In this portrayal, Paolina embodies the idealized beauty and grace of Venus, evoking the classical ideals of harmony, balance, and perfection.

It represents not only the beauty of its subject but also the artistic genius of its creator, immortalizing both Paolina Borghese and Antonio Canova in the annals of art history.

Gladiator Mosaics 

Gladiator Mosaics Borghese
Image: Wikipedia.org

In 1834, seven pieces of ancient Roman mosaics were found during an excavation at the Borghese estate near Rome. 

These artworks showed scenes of hunting and gladiator fights, likely from a wealthy Roman villa. 

The piece we’re talking about has colorful pieces making up a scene of a panther hunt with two levels: dead panthers on top and a fight below. 

There’s a panther not fighting on one side and just the feet of another animal on the other side. 

Showing gladiator and hunting scenes in homes back then was a way for rich people to show off their status and bravery.

Lady With Unicorn By Raphael 

Lady With Unicorn By Raphael
Image: Wikipedia.org

In 1506, Raphael painted a picture that the Borghese family bought in 1760, not knowing it was by him. 

It was only during a 19th-century restoration that people realized Raphael made it.

The painting is in room number nine and shows a woman holding a unicorn, which symbolizes purity, but no one knows who she is.

Her way of sitting and the background remind people of another painting, “Lady with the Ermine” by Leonardo da Vinci. 
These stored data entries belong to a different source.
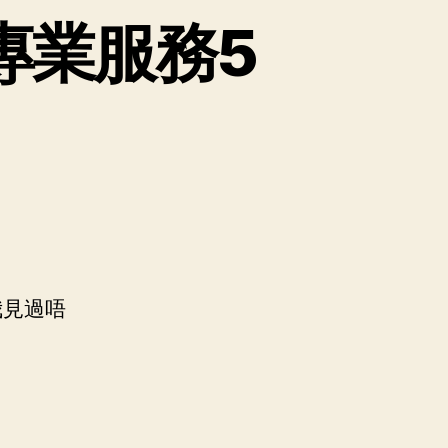
專業服務5
我見過唔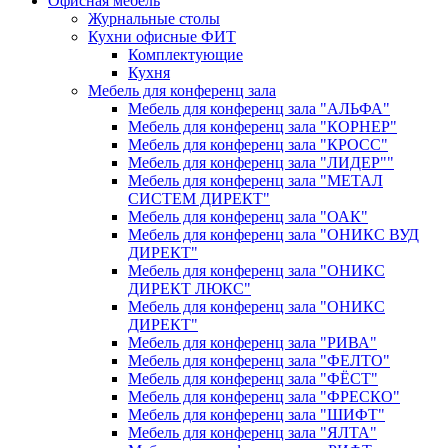
Офисная мебель
Журнальные столы
Кухни офисные ФИТ
Комплектующие
Кухня
Мебель для конференц зала
Мебель для конференц зала "АЛЬФА"
Мебель для конференц зала "КОРНЕР"
Мебель для конференц зала "КРОСС"
Мебель для конференц зала "ЛИДЕР""
Мебель для конференц зала "МЕТАЛ
СИСТЕМ ДИРЕКТ"
Мебель для конференц зала "ОАК"
Мебель для конференц зала "ОНИКС ВУД
ДИРЕКТ"
Мебель для конференц зала "ОНИКС
ДИРЕКТ ЛЮКС"
Мебель для конференц зала "ОНИКС
ДИРЕКТ"
Мебель для конференц зала "РИВА"
Мебель для конференц зала "ФЕЛТО"
Мебель для конференц зала "ФЁСТ"
Мебель для конференц зала "ФРЕСКО"
Мебель для конференц зала "ШИФТ"
Мебель для конференц зала "ЯЛТА"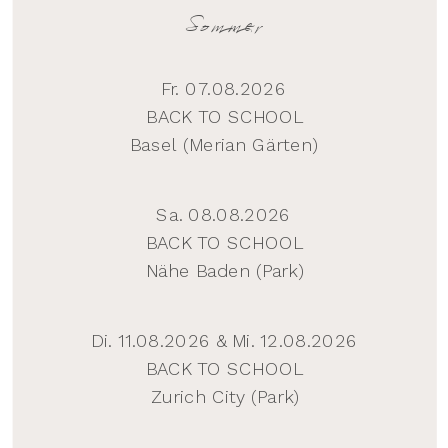
Sommer
Fr. 07.08.2026
BACK TO SCHOOL
Basel (Merian Gärten)
Sa. 08.08.2026
BACK TO SCHOOL
Nähe Baden (Park)
Di. 11.08.2026 & Mi. 12.08.2026
BACK TO SCHOOL
Zurich City (Park)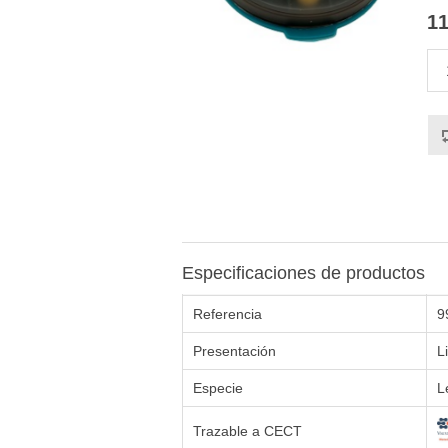
11
Especificaciones de productos
Referencia
9
Presentación
L
Especie
L
Trazable a CECT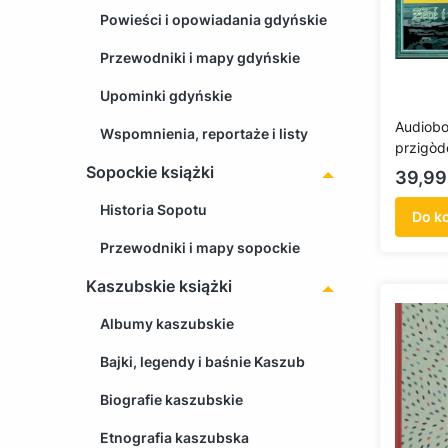
Powieści i opowiadania gdyńskie
Przewodniki i mapy gdyńskie
Upominki gdyńskie
Audiobo
Wspomnienia, reportaże i listy
przigòd
i przyg
Sopockie książki
Cena
39,99
Historia Sopotu
Do k
Przewodniki i mapy sopockie
Kaszubskie książki
Albumy kaszubskie
Bajki, legendy i baśnie Kaszub
Biografie kaszubskie
Etnografia kaszubska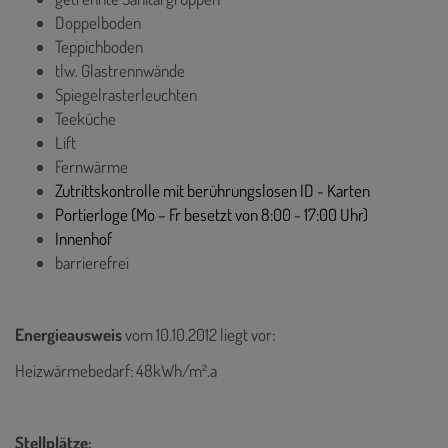
Doppelboden
Teppichboden
tlw. Glastrennwände
Spiegelrasterleuchten
Teeküche
Lift
Fernwärme
Zutrittskontrolle mit berührungslosen ID - Karten
Portierloge (Mo – Fr besetzt von 8:00 - 17:00 Uhr)
Innenhof
barrierefrei
Energieausweis
vom 10.10.2012
liegt vor:
Heizwärmebedarf: 48kWh/m².a
Stellplätze: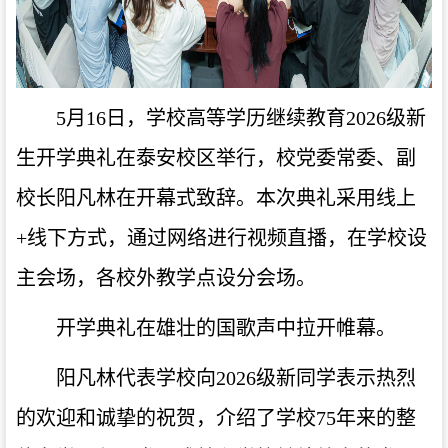
5月16日，学校高等学历继续教育2026级新
生开学典礼在泰安校区举行，校党委常委、副
校长阳凡林在开幕式致辞。本次典礼采用线上
+线下方式，通过网络进行视频直播，在学校设
主会场，各校外教学点设分会场。
开学典礼在雄壮的国歌声中拉开帷幕。
阳凡林代表学校向2026级新同学表示热烈
的欢迎和诚挚的祝贺，介绍了学校75年来的整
Later studies found out that Raphael first painted a dog with the woman, but then changed it to a unicorn.

The Deposition By Raphael

In 1507, Raphael painted “The Deposition” on wood panels for Atlanta Baglione in memory of her son, who died. 

The painting is in room number nine and includes figures carrying Jesus to his tomb, one of whom looks like her son, Grifonetto Baglione.

Grifonetto was part of a plot to take over leadership positions in his city on July 3rd, 1500.

However, the plan failed, and he ended up being denied refuge by his ashamed mother when he tried to come back. 

He was killed after a confrontation with Gian Paolo Baglione, the new family head.

Years later, his mother asked Raphael to make the painting for him. 

However, the painting doesn’t show Jesus being taken down from the cross as the title “The Deposition” suggests since that scene is far in the background.

Raphael was creative with the scene, showing his talent in depicting a lifeless body with realism.